╭──
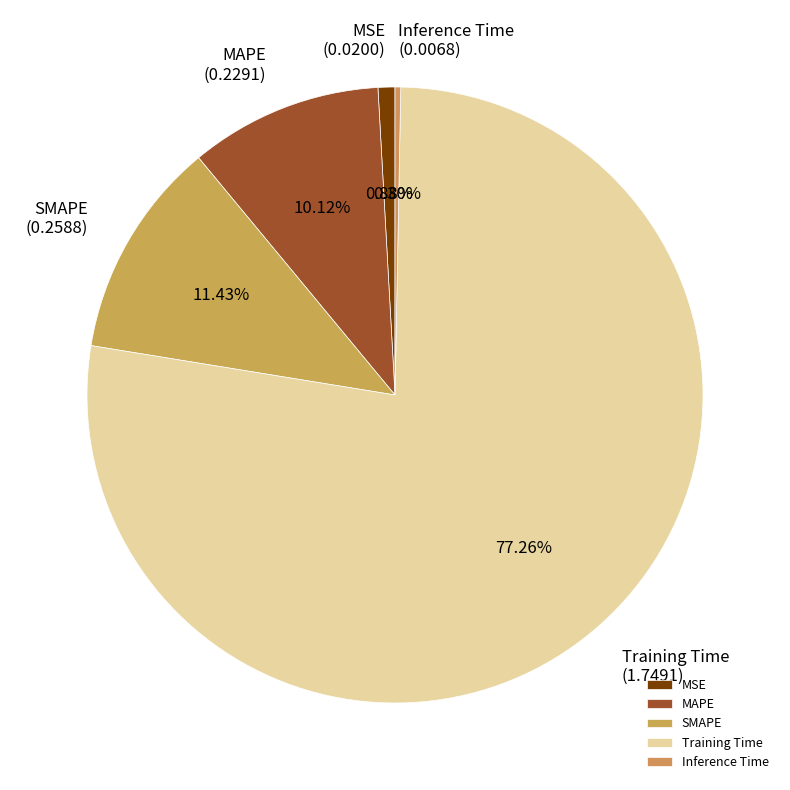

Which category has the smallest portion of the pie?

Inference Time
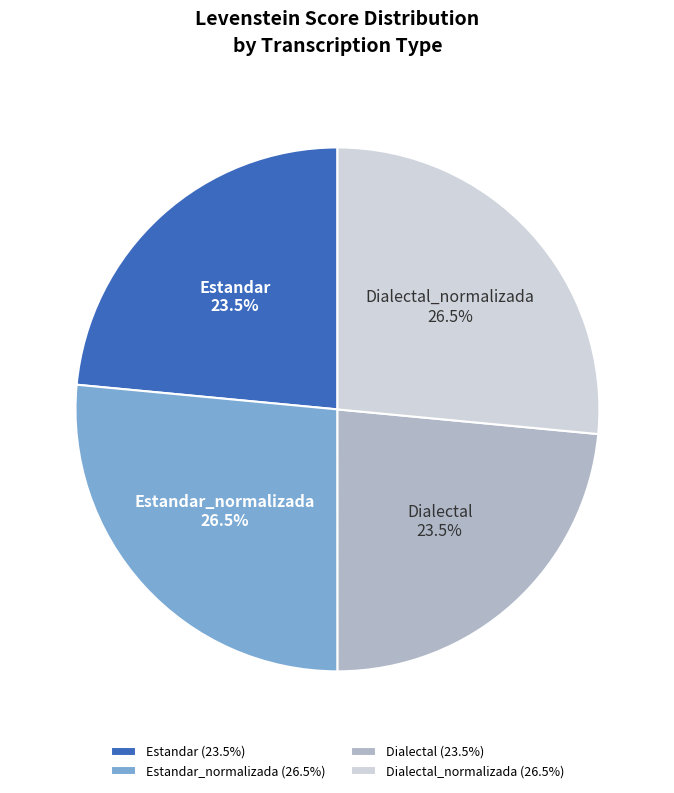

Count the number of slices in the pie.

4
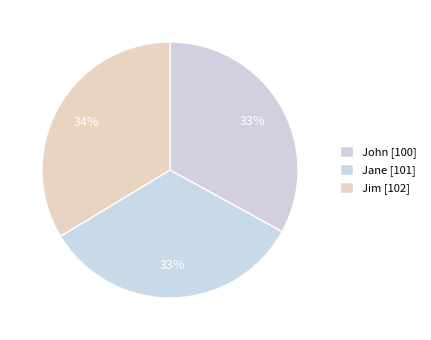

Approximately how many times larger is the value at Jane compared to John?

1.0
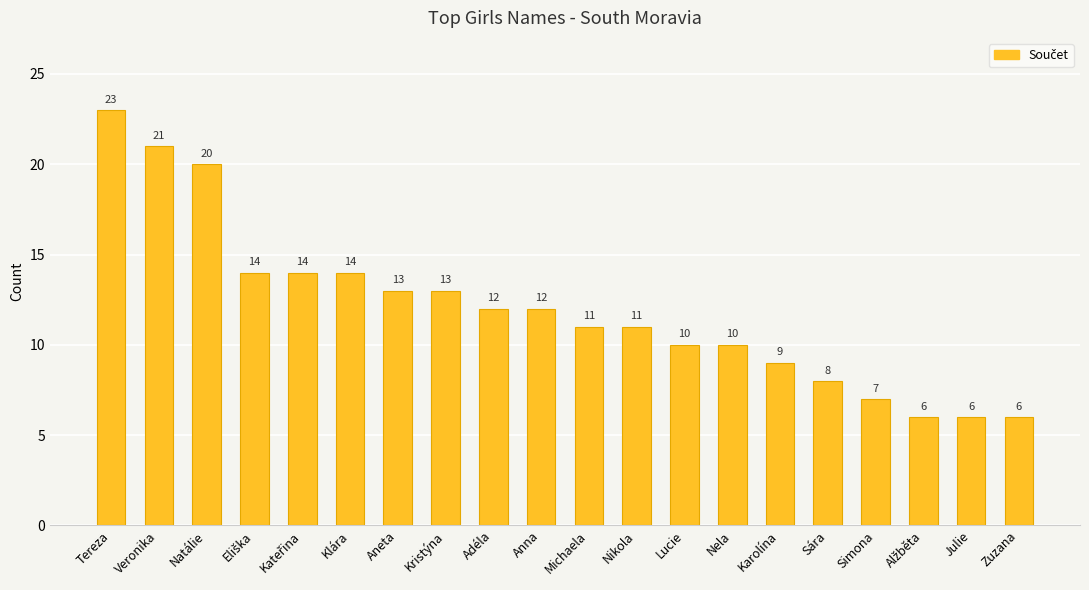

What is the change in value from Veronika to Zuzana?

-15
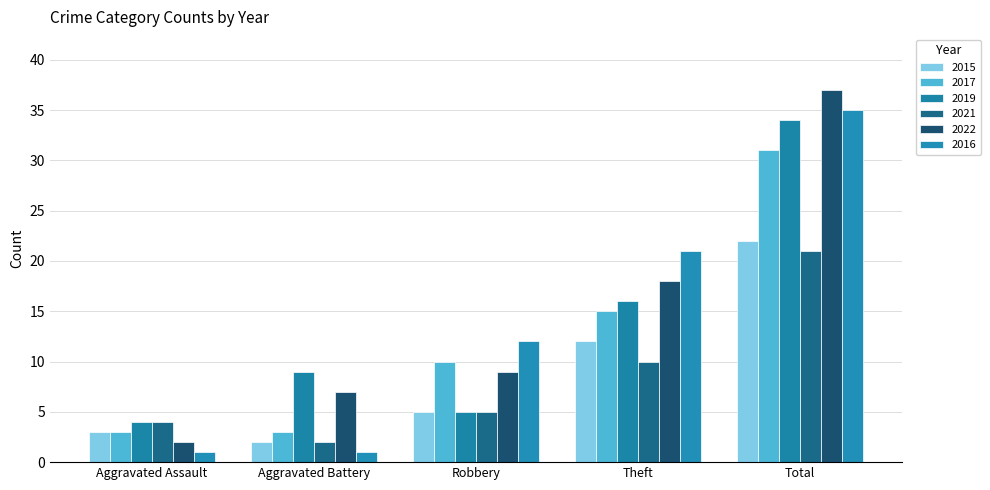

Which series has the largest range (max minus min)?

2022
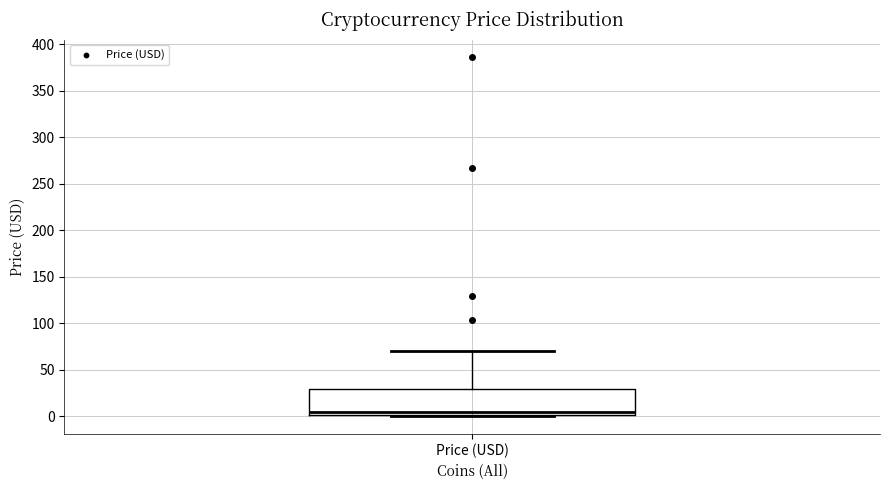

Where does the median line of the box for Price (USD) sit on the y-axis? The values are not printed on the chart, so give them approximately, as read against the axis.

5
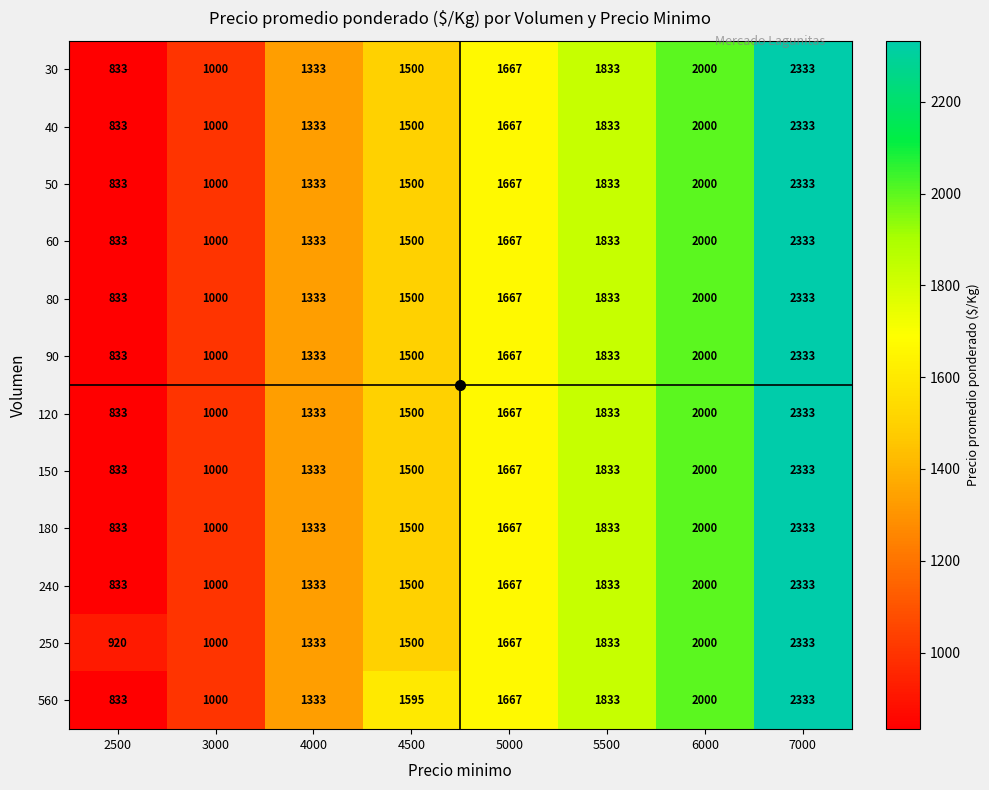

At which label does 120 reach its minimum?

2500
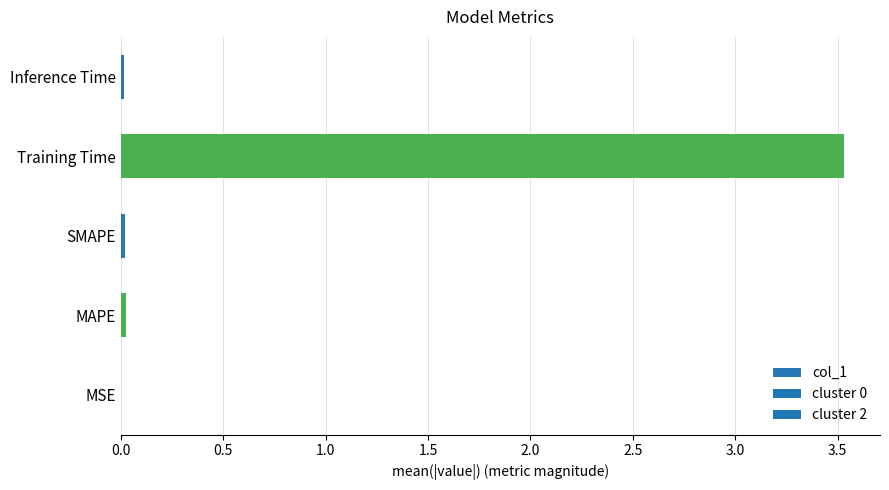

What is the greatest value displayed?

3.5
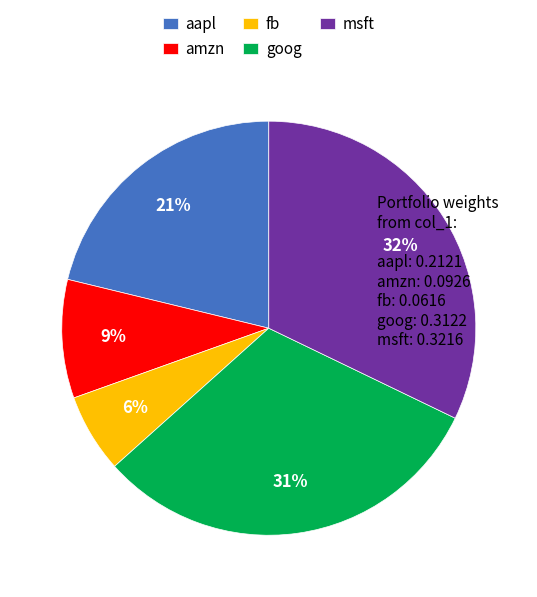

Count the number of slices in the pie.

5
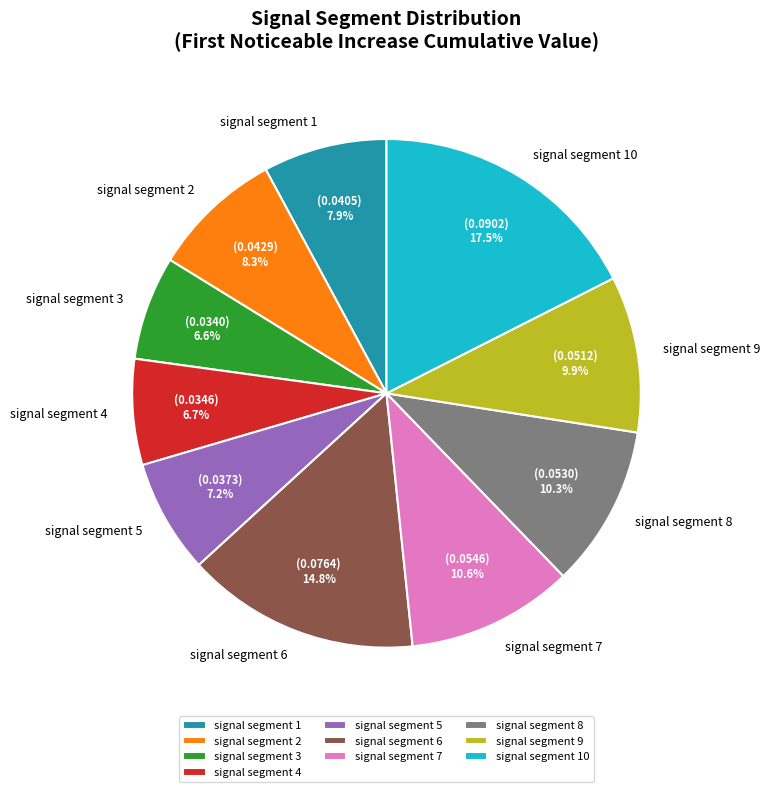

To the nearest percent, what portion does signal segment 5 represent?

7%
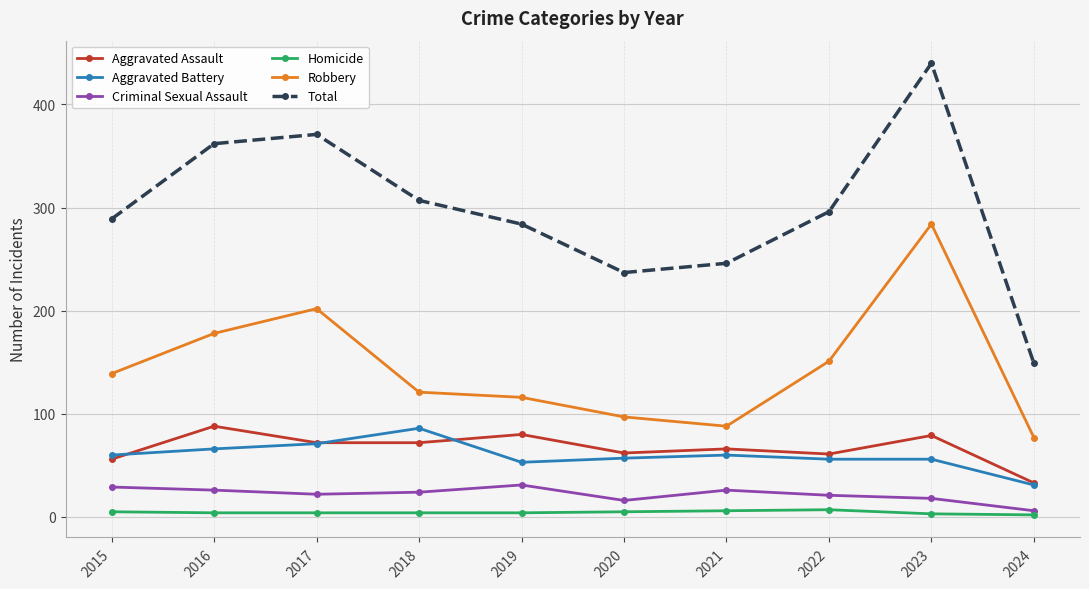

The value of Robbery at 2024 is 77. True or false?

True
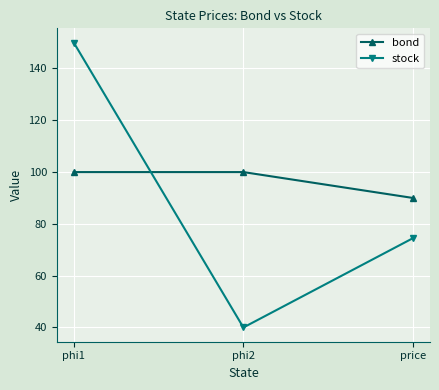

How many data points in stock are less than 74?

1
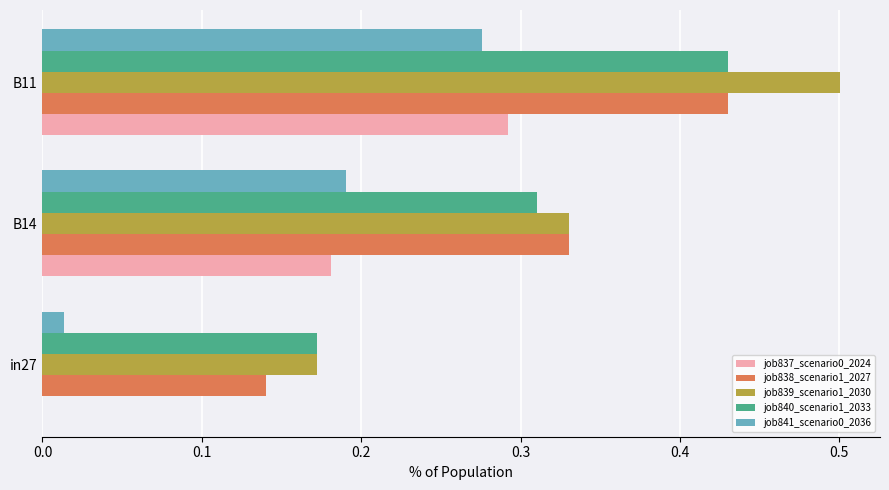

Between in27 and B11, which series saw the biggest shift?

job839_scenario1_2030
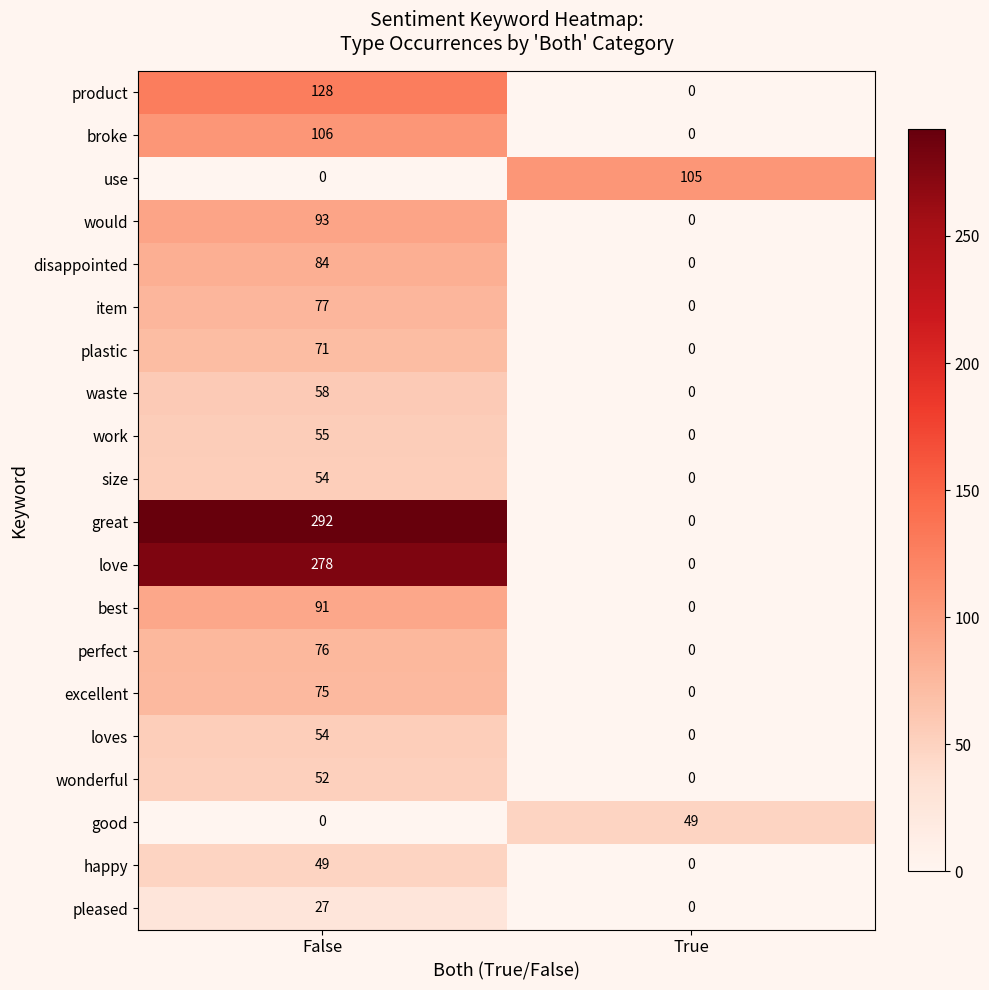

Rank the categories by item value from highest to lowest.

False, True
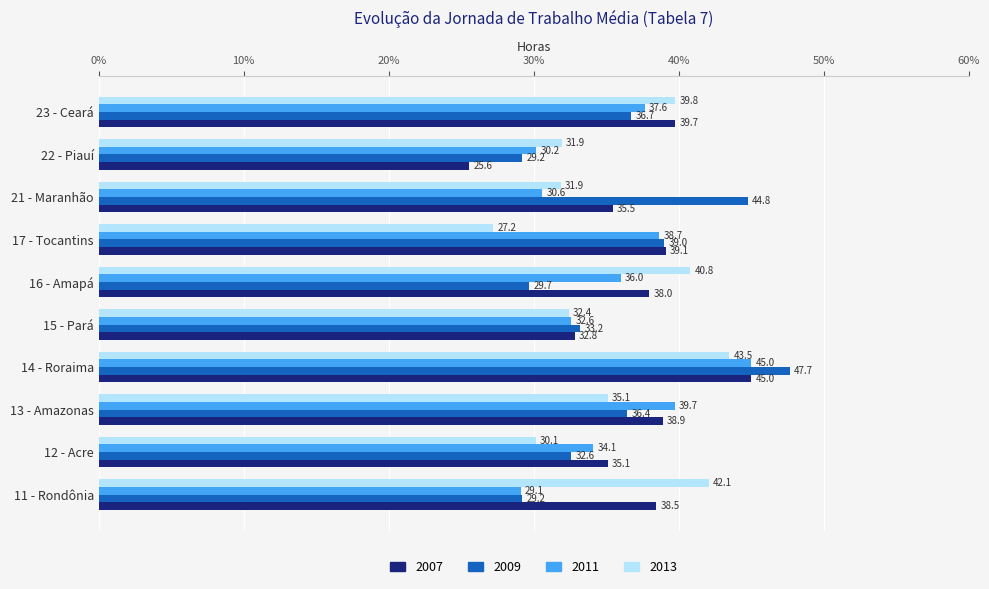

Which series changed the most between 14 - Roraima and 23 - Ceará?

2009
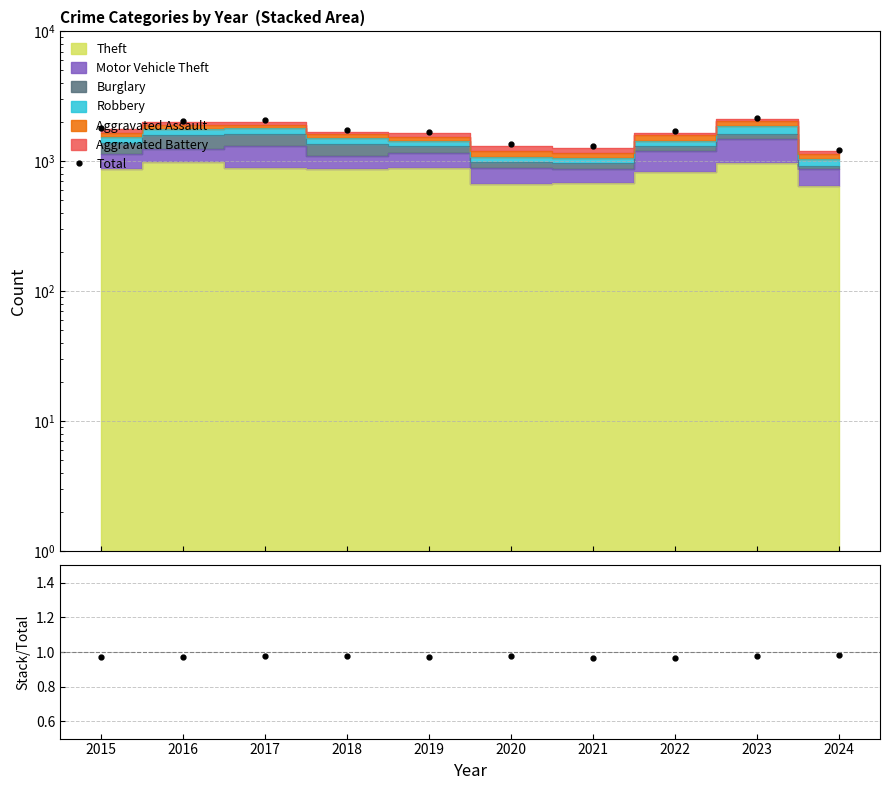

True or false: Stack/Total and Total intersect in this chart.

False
╰──
### TASK INSTRUCTIONS
Rewrite the entire listing above, replacing every occurrence of "pie" with "circle graph" and leaving everything else unchanged. Omit the pictures.

### RESULT
Which category has the smallest portion of the circle graph?

Inference Time

Count the number of slices in the circle graph.

4

Approximately how many times larger is the value at Jane compared to John?

1.0

What is the change in value from Veronika to Zuzana?

-15

Which series has the largest range (max minus min)?

2022

Where does the median line of the box for Price (USD) sit on the y-axis? The values are not printed on the chart, so give them approximately, as read against the axis.

5

At which label does 120 reach its minimum?

2500

What is the greatest value displayed?

3.5

Count the number of slices in the circle graph.

5

To the nearest percent, what portion does signal segment 5 represent?

7%

The value of Robbery at 2024 is 77. True or false?

True

How many data points in stock are less than 74?

1

Between in27 and B11, which series saw the biggest shift?

job839_scenario1_2030

Rank the categories by item value from highest to lowest.

False, True

Which series changed the most between 14 - Roraima and 23 - Ceará?

2009

True or false: Stack/Total and Total intersect in this chart.

False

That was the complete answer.